Last week, during the NATO summit in Bucharest, Putin declared that unlike the time of the Cold War there were no ideological divides in Europe, that existing misunderstandings were marginal and that everything was negotiable (RIA-Novosti, April 4). This was a big step forward in tone and spirit. Only recently Russian generals threatened to aim nuclear missiles at Poland and the Czech Republic if they allowed U.S. MD installations on their territories, while Putin himself threatened less than two months ago to aim nukes at Ukraine, if it joined NATO (RIA-Novosti, February 12).
During a summit at the Russian Black Sea resort of Sochi on Sunday, Putin and George Bush endorsed a U.S.-Russia Strategic Framework Declaration that outlined future cooperation on arms control, anti-missile defense, MOD proliferation, the fight against international terrorism, containing Iran’s nuclear ambitions, Russia’s WTO membership and so on. While unspecific on details, the declaration was high on rhetoric: They agreed that the foundation for the relationship between the United States and Russia should be based on the core principles of friendship, cooperation, openness and predictability; and they rejected the “zero-sum thinking” of the Cold War when “what was good for Russia was bad for America” and vice versa (U.S. White House, April 6).

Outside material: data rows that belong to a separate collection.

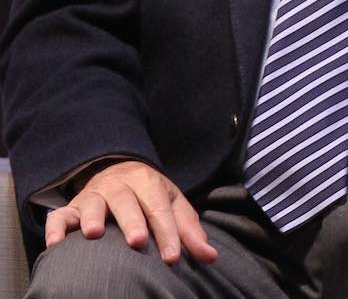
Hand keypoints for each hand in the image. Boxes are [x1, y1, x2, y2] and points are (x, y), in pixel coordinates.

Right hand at [45, 160, 217, 263]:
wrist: (118, 170)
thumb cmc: (149, 195)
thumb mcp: (172, 204)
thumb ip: (189, 230)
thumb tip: (211, 256)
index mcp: (148, 182)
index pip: (159, 207)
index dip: (167, 232)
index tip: (173, 257)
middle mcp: (120, 185)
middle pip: (126, 202)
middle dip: (132, 221)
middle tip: (137, 241)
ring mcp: (94, 195)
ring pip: (92, 204)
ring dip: (92, 217)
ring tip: (94, 233)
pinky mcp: (73, 207)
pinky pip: (61, 215)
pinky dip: (56, 227)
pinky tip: (56, 244)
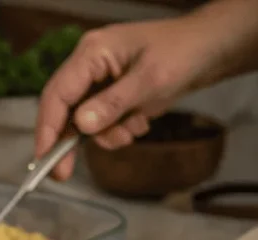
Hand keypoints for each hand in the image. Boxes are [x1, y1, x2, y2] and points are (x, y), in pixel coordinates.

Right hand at [35, 17, 213, 179]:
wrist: (213, 48)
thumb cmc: (185, 53)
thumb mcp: (151, 80)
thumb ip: (113, 103)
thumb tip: (81, 126)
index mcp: (92, 53)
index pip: (57, 94)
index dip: (47, 127)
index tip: (43, 158)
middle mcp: (89, 66)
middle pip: (64, 110)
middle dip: (69, 141)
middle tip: (63, 174)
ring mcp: (99, 80)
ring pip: (84, 121)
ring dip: (107, 134)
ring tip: (135, 128)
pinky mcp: (111, 93)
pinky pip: (102, 121)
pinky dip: (119, 129)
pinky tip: (140, 120)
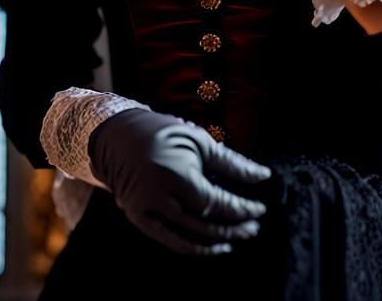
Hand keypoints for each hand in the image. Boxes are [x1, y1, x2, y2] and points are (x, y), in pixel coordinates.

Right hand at [88, 107, 271, 255]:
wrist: (120, 137)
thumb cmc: (165, 134)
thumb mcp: (199, 140)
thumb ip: (230, 162)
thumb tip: (261, 176)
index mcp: (174, 172)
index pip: (214, 201)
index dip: (239, 208)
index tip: (259, 208)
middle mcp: (158, 195)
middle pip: (203, 222)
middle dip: (233, 226)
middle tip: (254, 226)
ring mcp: (145, 210)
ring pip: (189, 236)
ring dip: (218, 239)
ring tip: (239, 235)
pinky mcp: (138, 218)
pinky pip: (171, 241)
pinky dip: (195, 248)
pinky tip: (215, 246)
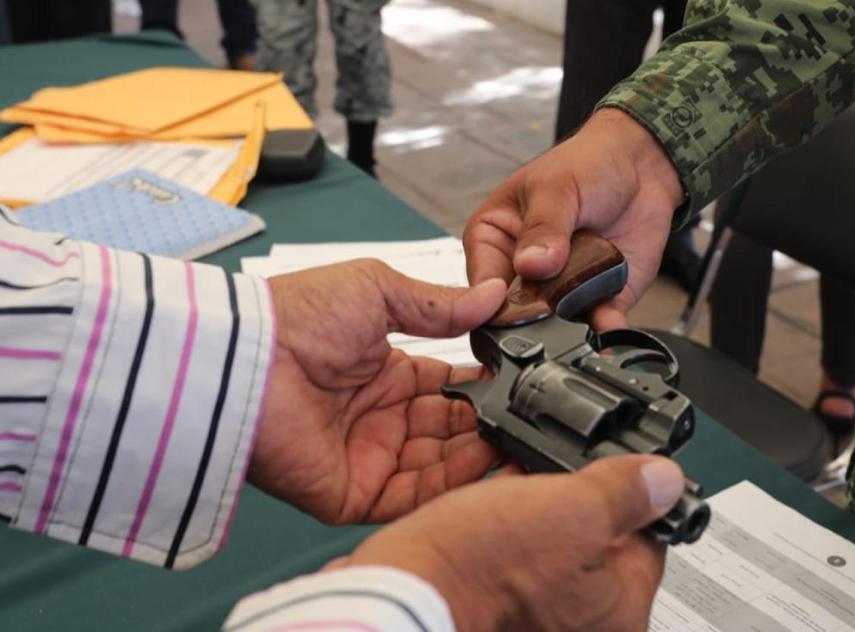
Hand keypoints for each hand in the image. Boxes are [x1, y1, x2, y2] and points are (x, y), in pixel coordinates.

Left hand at [250, 260, 506, 523]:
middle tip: (526, 412)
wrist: (247, 357)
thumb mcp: (379, 290)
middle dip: (488, 423)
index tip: (519, 378)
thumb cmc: (297, 315)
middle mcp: (379, 418)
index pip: (449, 389)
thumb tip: (495, 297)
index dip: (483, 386)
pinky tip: (483, 457)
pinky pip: (413, 496)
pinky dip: (451, 483)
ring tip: (515, 433)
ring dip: (478, 453)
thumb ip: (441, 304)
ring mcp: (367, 458)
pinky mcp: (353, 494)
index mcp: (384, 373)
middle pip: (450, 431)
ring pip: (440, 467)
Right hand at [326, 455, 684, 630]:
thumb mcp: (567, 508)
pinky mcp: (497, 616)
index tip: (603, 471)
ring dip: (533, 515)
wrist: (396, 599)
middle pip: (597, 544)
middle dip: (571, 504)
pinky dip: (502, 538)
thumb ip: (625, 493)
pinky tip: (482, 519)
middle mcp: (581, 629)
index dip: (624, 494)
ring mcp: (536, 626)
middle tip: (543, 482)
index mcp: (618, 615)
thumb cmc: (474, 571)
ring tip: (508, 496)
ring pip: (551, 550)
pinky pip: (513, 566)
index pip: (647, 539)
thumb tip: (665, 481)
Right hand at [464, 108, 684, 329]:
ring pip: (555, 326)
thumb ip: (543, 227)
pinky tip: (609, 324)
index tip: (511, 301)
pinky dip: (604, 328)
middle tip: (550, 310)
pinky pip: (597, 325)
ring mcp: (560, 290)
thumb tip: (530, 264)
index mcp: (494, 239)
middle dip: (532, 320)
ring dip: (567, 327)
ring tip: (580, 316)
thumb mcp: (557, 186)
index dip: (491, 298)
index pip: (481, 282)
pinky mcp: (598, 299)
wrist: (643, 165)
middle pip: (514, 313)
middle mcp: (523, 272)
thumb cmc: (588, 164)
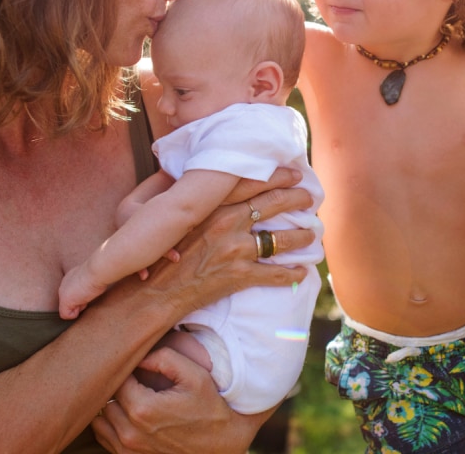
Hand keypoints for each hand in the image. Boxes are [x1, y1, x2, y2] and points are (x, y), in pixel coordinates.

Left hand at [92, 347, 267, 452]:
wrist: (221, 443)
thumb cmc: (208, 406)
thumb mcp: (194, 374)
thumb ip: (164, 357)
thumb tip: (138, 355)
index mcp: (142, 408)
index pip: (115, 379)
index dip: (125, 368)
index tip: (136, 364)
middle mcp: (130, 433)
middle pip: (104, 399)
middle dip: (116, 386)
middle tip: (132, 378)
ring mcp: (128, 449)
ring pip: (99, 419)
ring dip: (110, 405)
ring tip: (129, 395)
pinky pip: (103, 436)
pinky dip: (109, 423)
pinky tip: (127, 413)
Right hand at [135, 167, 314, 317]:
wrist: (152, 291)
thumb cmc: (160, 252)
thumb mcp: (174, 217)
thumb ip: (196, 201)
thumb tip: (209, 185)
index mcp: (213, 204)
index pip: (254, 182)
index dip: (279, 176)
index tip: (295, 174)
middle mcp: (228, 222)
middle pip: (274, 204)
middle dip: (297, 199)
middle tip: (310, 198)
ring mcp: (236, 249)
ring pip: (280, 239)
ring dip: (301, 236)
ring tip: (312, 234)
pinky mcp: (239, 276)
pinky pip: (275, 274)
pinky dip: (293, 273)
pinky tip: (302, 271)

Putin and Bush agreed that the two nations would not wrangle publicly over plans to install an anti-missile defense system (MD) in Europe and would try to work together. Putin, while still disapproving of the U.S. MD plans, agreed in principal to accept transparency arrangements to allay Russia’s concerns. In a further conciliatory step, Putin agreed to discuss the possible future architecture of a global missile defense system with Washington. Putin expressed a strong desire for such a system with “equal joint controls,” which, of course, would be militarily impossible as the response time of an MD in the event of a real missile attack is seconds and negotiating a consensus between Moscow and Washington would be impractical. Putin added that if the goal of “equal joint control were not achieved, Russia might settle for transparency arrangements similar to those proposed for MD facilities in Europe (www.kremlin.ru).
Last December First Deputy Defense Minister General Yuri Baluyevsky told journalists in Moscow that U.S. MD plans for Europe were less dangerous by themselves than they were as a part of a grand U.S. plan to build a global MD system that would directly target Russia with the eventual goal of nullifying our strategic nuclear potential (Interfax, December 15, 2007). Putin’s public commitment in Sochi to consider a future global MD system and a reasonable promise to eventually approve such a system is thus a major breakthrough.
In Sochi the United States and Russia did not sign agreements on the concrete details of the transparency arrangements to cover future MD installations in Europe, but that is technically impossible at present. In Bucharest NATO decided to transform the U.S. plan for an MD in Poland and the Czech Republic into an all-NATO initiative to build a collective MD system. In 2009 the U.S. will present concrete details of the architecture of the system. The final list of NATO member nations that will house components of the MD system will also be approved later and only later will the concrete transparency arrangements be negotiated with Moscow. Accordingly, the Kremlin announced that the main result of the Sochi summit was not concrete agreements but its “positive mood” (RIA-Novosti, April 6).
The desire to end public hostilities over an MD in the spirit of the new detente is all the more significant after Bush’s brief meeting in Sochi with president-elect Medvedev, who pledged to continue Putin’s policy of cooperation with the United States (Itar-Tass, April 6). At a press conference after the summit in Sochi, Putin confirmed that after May 7 foreign policy would be the responsibility of Medvedev (www.kremlin.ru, April 6). Medvedev got Putin’s blessing to continue with detente, which will make it much harder for the Russian military-industrial complex and other anti-Western forces to attack moves by Medvedev to decrease tension.
A policy of detente is not, of course, a basic change in policy. It is fine to declare the end of the “zero-sum thinking of the Cold War,” but it is much harder to implement this when many influential people and institutions still see the world in those terms. Putin is a practicing Christian and a declared anti-Communist, which is indeed a break with Cold War practices; but he is also a self-proclaimed Russian nationalist and autocrat. The political and ideological divide between East and West has not truly disappeared. The present period of perceived detente may easily end in renewed confrontation as other periods of détente did during the Cold War.